• [To do] Write the next part of the passage about IREN's AI infrastructure buildout, picking up after its final sentence.

• [Page excerpt]
####

The pivot has since accelerated into a full-scale buildout. Earlier in May, IREN energized Sweetwater 1, a 1.4-gigawatt data center campus in Texas — one of the largest single-site power commitments in the U.S. for AI infrastructure. The company also agreed to acquire Nostrum Group, a Spanish data center developer that brings approximately 490 megawatts of secured power capacity in Europe, marking IREN’s entry into continental markets.
In a $625 million deal, IREN also acquired Mirantis, a cloud delivery software company, to build out the software layer on top of its physical infrastructure — a move designed to allow IREN to offer end-to-end AI cloud services rather than simply leasing raw compute capacity.

####

(Dataset records)
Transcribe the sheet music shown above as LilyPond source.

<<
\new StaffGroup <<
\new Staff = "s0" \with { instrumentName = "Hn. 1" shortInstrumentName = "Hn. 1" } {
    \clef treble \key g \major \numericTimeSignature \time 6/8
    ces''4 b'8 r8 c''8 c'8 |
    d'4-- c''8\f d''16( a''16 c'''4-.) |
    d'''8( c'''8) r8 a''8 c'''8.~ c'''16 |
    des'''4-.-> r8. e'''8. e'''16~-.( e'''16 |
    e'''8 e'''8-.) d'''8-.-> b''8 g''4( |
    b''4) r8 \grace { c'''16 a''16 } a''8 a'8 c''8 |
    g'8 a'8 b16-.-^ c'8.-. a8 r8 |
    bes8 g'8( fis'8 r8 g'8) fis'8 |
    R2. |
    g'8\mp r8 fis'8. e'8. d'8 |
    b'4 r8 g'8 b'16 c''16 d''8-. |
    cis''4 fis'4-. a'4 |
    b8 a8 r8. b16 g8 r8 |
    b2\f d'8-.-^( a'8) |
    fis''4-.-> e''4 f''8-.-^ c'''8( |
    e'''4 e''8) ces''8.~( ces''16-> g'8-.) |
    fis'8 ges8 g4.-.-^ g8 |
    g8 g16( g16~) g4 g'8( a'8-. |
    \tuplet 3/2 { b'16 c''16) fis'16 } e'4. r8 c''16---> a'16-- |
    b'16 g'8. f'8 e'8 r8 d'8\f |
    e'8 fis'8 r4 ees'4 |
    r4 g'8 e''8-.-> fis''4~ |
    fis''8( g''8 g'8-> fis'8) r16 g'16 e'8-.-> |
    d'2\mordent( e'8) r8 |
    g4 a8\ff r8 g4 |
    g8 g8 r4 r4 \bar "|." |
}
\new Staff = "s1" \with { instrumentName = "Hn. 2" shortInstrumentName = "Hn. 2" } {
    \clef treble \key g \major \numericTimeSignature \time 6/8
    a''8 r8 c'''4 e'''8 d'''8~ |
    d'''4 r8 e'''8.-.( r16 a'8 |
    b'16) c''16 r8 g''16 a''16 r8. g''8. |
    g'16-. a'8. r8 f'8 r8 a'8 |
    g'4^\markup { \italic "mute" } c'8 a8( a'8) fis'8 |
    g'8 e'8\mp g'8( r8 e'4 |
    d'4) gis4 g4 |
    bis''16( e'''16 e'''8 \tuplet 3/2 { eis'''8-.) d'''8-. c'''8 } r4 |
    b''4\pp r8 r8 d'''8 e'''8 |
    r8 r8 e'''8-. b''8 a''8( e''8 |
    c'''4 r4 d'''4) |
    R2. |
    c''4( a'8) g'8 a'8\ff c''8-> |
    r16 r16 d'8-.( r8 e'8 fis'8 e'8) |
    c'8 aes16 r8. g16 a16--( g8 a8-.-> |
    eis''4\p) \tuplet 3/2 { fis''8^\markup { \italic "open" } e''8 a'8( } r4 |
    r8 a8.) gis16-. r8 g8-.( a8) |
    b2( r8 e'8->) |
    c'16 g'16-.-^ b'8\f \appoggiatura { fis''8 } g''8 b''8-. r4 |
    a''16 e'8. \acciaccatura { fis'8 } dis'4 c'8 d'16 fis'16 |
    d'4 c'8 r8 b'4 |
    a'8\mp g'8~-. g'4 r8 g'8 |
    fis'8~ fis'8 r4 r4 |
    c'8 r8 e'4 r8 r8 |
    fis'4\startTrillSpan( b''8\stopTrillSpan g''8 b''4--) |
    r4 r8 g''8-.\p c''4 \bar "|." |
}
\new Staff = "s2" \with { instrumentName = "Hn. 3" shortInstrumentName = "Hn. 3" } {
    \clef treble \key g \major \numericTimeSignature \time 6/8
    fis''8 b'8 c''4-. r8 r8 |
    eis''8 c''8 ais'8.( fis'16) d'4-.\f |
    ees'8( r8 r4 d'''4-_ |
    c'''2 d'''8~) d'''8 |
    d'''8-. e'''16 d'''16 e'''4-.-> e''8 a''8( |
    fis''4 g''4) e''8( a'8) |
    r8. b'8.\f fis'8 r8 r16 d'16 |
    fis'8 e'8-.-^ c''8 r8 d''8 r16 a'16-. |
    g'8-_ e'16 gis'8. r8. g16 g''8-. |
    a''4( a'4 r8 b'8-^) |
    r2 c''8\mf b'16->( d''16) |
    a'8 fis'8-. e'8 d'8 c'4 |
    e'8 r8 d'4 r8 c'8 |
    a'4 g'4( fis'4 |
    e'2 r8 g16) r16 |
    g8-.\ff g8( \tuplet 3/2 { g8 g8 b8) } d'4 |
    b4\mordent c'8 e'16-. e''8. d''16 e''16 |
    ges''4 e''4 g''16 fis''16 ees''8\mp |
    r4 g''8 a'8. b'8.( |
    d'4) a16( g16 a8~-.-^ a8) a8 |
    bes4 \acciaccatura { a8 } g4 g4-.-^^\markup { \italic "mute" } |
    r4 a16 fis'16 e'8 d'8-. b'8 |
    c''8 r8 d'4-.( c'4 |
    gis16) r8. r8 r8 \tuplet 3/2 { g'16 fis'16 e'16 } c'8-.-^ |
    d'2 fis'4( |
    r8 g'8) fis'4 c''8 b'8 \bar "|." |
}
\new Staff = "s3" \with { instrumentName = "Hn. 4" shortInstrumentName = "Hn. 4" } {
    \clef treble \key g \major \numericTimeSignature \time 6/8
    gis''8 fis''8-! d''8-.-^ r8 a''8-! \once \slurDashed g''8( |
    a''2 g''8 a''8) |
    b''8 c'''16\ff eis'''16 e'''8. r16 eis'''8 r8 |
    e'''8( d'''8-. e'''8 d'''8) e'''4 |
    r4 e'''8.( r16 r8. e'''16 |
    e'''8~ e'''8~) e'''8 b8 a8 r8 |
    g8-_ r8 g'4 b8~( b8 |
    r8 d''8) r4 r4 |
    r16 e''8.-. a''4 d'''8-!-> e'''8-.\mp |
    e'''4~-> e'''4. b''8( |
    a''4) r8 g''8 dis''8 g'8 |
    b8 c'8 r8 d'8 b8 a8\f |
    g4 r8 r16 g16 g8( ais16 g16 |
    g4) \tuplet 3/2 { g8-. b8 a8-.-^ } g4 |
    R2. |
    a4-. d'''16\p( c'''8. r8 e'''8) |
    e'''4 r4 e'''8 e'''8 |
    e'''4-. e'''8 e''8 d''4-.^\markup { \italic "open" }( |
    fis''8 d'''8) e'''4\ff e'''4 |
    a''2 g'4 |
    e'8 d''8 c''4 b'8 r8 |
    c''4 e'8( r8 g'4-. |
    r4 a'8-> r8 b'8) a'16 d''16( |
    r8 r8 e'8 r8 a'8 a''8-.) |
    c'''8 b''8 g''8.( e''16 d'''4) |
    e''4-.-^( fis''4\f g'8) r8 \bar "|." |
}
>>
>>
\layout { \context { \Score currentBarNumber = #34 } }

####

• [Result of this exercise]
Snapshot: Key Metrics
| Metric | Value |
|---|---|
| NVIDIA Contract Value | $3.4B (5-year) |
| NVIDIA Investment Option | Up to $2.1B at $70/share |
| AI Capacity Target | Up to 5 GW |
| Sweetwater 1 Campus (Texas) | 1.4 GW |
| Nostrum Group Acquisition (Spain) | ~490 MW |
| Mirantis Acquisition | $625M |
| TTM Revenue (as of Mar 2026) | $757M (+104.8% YoY) |
| Market Capitalization | $21.87B |
| 52-Week Stock Range | $6.76 – $76.87 |
| BTIG Price Target | $80 (Buy) |
| HC Wainwright Price Target | $85 (Buy) |
The Financial Picture: Growth With Red Ink
IREN’s top-line momentum is undeniable. Trailing-twelve-month revenue hit $757 million as of March 2026, more than doubling year-over-year. But the company’s most recent quarter — Q3 fiscal 2026 ending March 2026 — showed revenue of $144.8 million alongside a diluted loss of $0.74 per share, as the company absorbs heavy capital expenditures ahead of its infrastructure buildout.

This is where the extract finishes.